Entries from a dataset
_ _ _

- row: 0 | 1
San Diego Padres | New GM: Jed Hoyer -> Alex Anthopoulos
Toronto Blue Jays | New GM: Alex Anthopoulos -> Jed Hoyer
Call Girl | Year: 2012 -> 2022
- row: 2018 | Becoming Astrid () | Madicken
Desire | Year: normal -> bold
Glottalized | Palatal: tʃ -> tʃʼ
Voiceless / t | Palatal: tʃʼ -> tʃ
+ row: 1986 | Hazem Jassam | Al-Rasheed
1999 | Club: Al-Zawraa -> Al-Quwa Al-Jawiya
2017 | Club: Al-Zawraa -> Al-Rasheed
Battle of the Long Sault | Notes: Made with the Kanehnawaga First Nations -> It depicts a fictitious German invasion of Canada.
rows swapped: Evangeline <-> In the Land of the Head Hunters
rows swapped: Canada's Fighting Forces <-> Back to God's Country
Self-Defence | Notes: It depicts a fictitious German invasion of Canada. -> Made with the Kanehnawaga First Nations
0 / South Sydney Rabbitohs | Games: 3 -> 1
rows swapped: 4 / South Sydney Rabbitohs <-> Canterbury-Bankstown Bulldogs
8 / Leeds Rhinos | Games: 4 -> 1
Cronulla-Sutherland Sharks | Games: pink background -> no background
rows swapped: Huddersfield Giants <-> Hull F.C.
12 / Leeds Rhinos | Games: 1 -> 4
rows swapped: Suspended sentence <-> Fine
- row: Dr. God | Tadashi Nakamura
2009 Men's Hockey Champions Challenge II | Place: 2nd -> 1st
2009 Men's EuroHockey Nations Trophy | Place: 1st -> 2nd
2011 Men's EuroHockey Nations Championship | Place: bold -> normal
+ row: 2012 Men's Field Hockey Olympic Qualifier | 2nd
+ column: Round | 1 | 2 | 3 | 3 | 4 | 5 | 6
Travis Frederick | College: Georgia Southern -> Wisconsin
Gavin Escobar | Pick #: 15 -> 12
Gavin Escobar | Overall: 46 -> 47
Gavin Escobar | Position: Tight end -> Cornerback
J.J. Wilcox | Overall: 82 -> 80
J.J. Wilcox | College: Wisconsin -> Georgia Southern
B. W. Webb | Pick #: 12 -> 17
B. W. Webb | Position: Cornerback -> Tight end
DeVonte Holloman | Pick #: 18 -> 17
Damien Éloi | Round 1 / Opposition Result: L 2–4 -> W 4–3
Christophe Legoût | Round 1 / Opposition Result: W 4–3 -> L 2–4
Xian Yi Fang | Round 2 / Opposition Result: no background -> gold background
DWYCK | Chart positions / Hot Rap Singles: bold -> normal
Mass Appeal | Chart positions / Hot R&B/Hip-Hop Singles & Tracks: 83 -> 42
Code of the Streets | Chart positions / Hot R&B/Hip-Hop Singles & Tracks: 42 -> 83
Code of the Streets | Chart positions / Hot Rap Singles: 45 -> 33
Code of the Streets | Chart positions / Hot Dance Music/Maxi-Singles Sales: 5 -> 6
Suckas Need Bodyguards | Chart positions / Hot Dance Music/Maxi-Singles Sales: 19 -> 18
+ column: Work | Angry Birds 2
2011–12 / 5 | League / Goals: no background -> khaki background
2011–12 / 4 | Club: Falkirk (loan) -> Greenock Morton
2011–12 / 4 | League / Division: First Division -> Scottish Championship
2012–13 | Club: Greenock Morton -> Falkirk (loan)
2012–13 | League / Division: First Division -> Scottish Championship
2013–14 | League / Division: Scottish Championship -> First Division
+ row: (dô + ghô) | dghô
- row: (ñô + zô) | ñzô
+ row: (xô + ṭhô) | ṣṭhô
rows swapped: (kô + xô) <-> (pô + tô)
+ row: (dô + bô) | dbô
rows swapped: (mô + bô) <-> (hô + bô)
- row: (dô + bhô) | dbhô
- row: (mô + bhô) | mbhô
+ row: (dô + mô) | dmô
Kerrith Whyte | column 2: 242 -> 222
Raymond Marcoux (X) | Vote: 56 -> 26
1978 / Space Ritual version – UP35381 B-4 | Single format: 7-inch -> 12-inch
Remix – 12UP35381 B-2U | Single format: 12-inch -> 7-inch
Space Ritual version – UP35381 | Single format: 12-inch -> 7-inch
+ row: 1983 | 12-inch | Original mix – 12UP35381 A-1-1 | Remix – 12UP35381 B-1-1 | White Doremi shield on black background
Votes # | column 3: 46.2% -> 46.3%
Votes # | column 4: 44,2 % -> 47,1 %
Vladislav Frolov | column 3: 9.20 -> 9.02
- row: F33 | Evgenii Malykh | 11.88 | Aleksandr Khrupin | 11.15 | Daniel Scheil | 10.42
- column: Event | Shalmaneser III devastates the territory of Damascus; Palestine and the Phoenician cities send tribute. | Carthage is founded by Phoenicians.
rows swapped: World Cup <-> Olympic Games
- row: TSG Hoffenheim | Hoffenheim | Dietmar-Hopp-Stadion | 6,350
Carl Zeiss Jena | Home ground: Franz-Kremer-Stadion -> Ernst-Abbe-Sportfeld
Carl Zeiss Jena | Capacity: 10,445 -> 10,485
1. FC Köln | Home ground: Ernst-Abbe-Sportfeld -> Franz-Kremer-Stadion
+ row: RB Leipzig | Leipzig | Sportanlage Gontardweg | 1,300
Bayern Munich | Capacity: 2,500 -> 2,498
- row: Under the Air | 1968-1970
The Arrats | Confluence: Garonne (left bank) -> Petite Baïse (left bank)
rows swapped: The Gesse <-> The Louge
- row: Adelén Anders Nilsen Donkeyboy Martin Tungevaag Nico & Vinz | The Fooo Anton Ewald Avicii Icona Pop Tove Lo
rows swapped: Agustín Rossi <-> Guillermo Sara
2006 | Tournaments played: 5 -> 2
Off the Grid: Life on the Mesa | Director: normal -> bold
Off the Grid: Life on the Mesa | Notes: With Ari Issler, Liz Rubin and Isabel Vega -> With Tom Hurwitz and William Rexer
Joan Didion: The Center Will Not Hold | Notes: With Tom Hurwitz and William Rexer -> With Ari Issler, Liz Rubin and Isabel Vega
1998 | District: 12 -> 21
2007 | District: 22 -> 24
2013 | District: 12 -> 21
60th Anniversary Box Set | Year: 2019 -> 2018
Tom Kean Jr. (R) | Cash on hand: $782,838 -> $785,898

_ _ _

-- WHAT YOU ARE ASKED TO DO --
Copy out, word for word, the rows from the start of the rows through the line that contains "- row: Dr. God | Tadashi Nakamura", counting that line too.

-- OUTPUT --
- row: 0 | 1
San Diego Padres | New GM: Jed Hoyer -> Alex Anthopoulos
Toronto Blue Jays | New GM: Alex Anthopoulos -> Jed Hoyer
Call Girl | Year: 2012 -> 2022
- row: 2018 | Becoming Astrid () | Madicken
Desire | Year: normal -> bold
Glottalized | Palatal: tʃ -> tʃʼ
Voiceless / t | Palatal: tʃʼ -> tʃ
+ row: 1986 | Hazem Jassam | Al-Rasheed
1999 | Club: Al-Zawraa -> Al-Quwa Al-Jawiya
2017 | Club: Al-Zawraa -> Al-Rasheed
Battle of the Long Sault | Notes: Made with the Kanehnawaga First Nations -> It depicts a fictitious German invasion of Canada.
rows swapped: Evangeline <-> In the Land of the Head Hunters
rows swapped: Canada's Fighting Forces <-> Back to God's Country
Self-Defence | Notes: It depicts a fictitious German invasion of Canada. -> Made with the Kanehnawaga First Nations
0 / South Sydney Rabbitohs | Games: 3 -> 1
rows swapped: 4 / South Sydney Rabbitohs <-> Canterbury-Bankstown Bulldogs
8 / Leeds Rhinos | Games: 4 -> 1
Cronulla-Sutherland Sharks | Games: pink background -> no background
rows swapped: Huddersfield Giants <-> Hull F.C.
12 / Leeds Rhinos | Games: 1 -> 4
rows swapped: Suspended sentence <-> Fine
- row: Dr. God | Tadashi Nakamura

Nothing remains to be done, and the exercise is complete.